#### Texto fornecido:
========================================
Especialista defende extinção das Assembleias Municipais e outras reformas

Especialista em Direito das Autarquias Locais defende a fusão de Câmaras e Assembleias Municipais num único órgão e a extinção de concelhos com menos de 5.000 eleitores

As autarquias precisam de reavaliar a sua viabilidade económico-financeira, o que pode resultar na reestruturação e eliminação de alguns dos atuais dos municípios portugueses. A recomendação consta de um estudo da Saer e da Caixa Geral de Depósitos, intitulado “Cidades e Desenvolvimento”, divulgado na passada sexta-feira, na véspera de mais um Congresso dos Municípios Portugueses.

O memorando de entendimento entre a “troika” e Portugal prevê a redução do número de autarquias, mas o Governo de Passos Coelho tem dado sinais contrários.

O estudo faz uma avaliação da situação dos municípios e apresenta algumas sugestões para que as cidades se concentrem na produção de riqueza para conseguir competir a nível internacional. «A cidade tem de ter uma posição nos fluxos internacionais, senão definha», afirmou Poças Esteves, o coordenador do estudo. Assim, o documento conclui que os municípios têm uma fraca autonomia e dependem muito do Estado, além de terem um enquadramento institucional desadequado, em que se preveem apenas mecanismos de reequilíbrio que ignoram a componente económica e se centram apenas na parte financeira.

Recomenda-se, por isso, uma avaliação da viabilidade económico-financeira de alguns municípios e que se crie «uma racionalidade maior, em termos económicos e financeiros, dos municípios com a consequente redução da despesa e a potenciação das receitas». O estudo da Saer e da CGD alerta ainda para a necessidade de auditar regularmente as contas das autarquias e para a necessidade de se criarem parcerias estratégicas entre Câmaras e entre municípios e privados de forma a criar projetos de investimento mais concretos. Entretanto, o especialista em Direito das Autarquias Locais António Cândido de Oliveira defendeu um modelo de reorganização administrativa com fusão de Câmaras e Assembleias Municipais num único órgão e a extinção de municípios com menos de 5.000 eleitores.
========================================
#### Tarefa 1:
Extraia do artigo sobre a reforma dos municípios o trecho que vai de "O estudo faz" até "na parte financeira.", inclusive.
#### Tarefa 2:
Liste todas as pessoas mencionadas pelo nome no artigo sobre a reforma dos municípios.
#### Tarefa 3:
Escreva a continuação do artigo sobre a reforma dos municípios a partir da última frase apresentada.

#### Dados fornecidos:
========================================
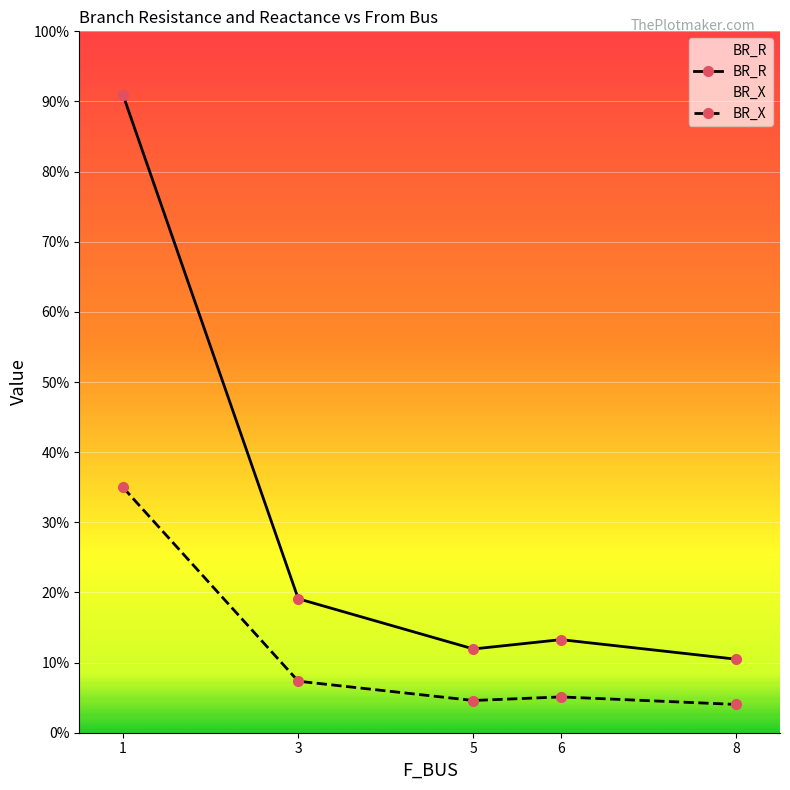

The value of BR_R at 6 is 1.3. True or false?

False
========================================
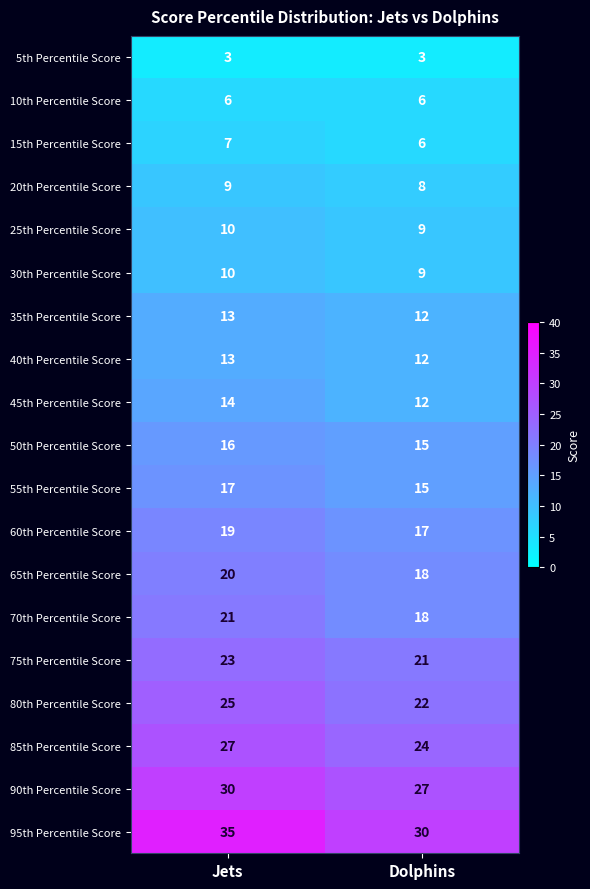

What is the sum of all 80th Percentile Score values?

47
========================================
#### Resposta escrita 1:
O estudo faz uma avaliação da situação dos municípios e apresenta algumas sugestões para que as cidades se concentrem na produção de riqueza para conseguir competir a nível internacional. «A cidade tem de ter uma posição nos fluxos internacionais, senão definha», afirmou Poças Esteves, o coordenador do estudo. Assim, o documento conclui que os municípios têm uma fraca autonomia e dependem muito do Estado, além de terem um enquadramento institucional desadequado, em que se preveem apenas mecanismos de reequilíbrio que ignoram a componente económica e se centram apenas na parte financeira.

#### Resposta escrita 2:
Passos Coelho
Poças Esteves
António Cândido de Oliveira

#### Resposta escrita 3:
Municípios com menos de 5.000 eleitores ineficazes

No primeiro caso, o professor catedrático da Escola de Direito da Universidade do Minho (UM) diz tratar-se de uma medida que «não é tão dramática como se possa julgar», até porque Portugal «não tem tradição» nessa «duplicação». «As Assembleias Municipais só existem há 35 anos, são apêndices, porque ninguém as conhece», afirmou. A sua proposta passa pela instalação de um único órgão: «Passaria a existir uma Câmara Municipal alargada, com mais vereadores. Dessa Câmara sai o presidente, com funções executivas, que pode depois escolher uma vereação, de entre os membros da Câmara ou fora dela», acrescentou. O presidente eleito responderia depois perante a Câmara e «teria condições para formar um governo municipal coeso e eficaz». O investigador defende a aplicação do mesmo modelo às Juntas e Assembleias de Freguesia, fundidas num único órgão que seria liderado pelo vencedor da lista mais votada.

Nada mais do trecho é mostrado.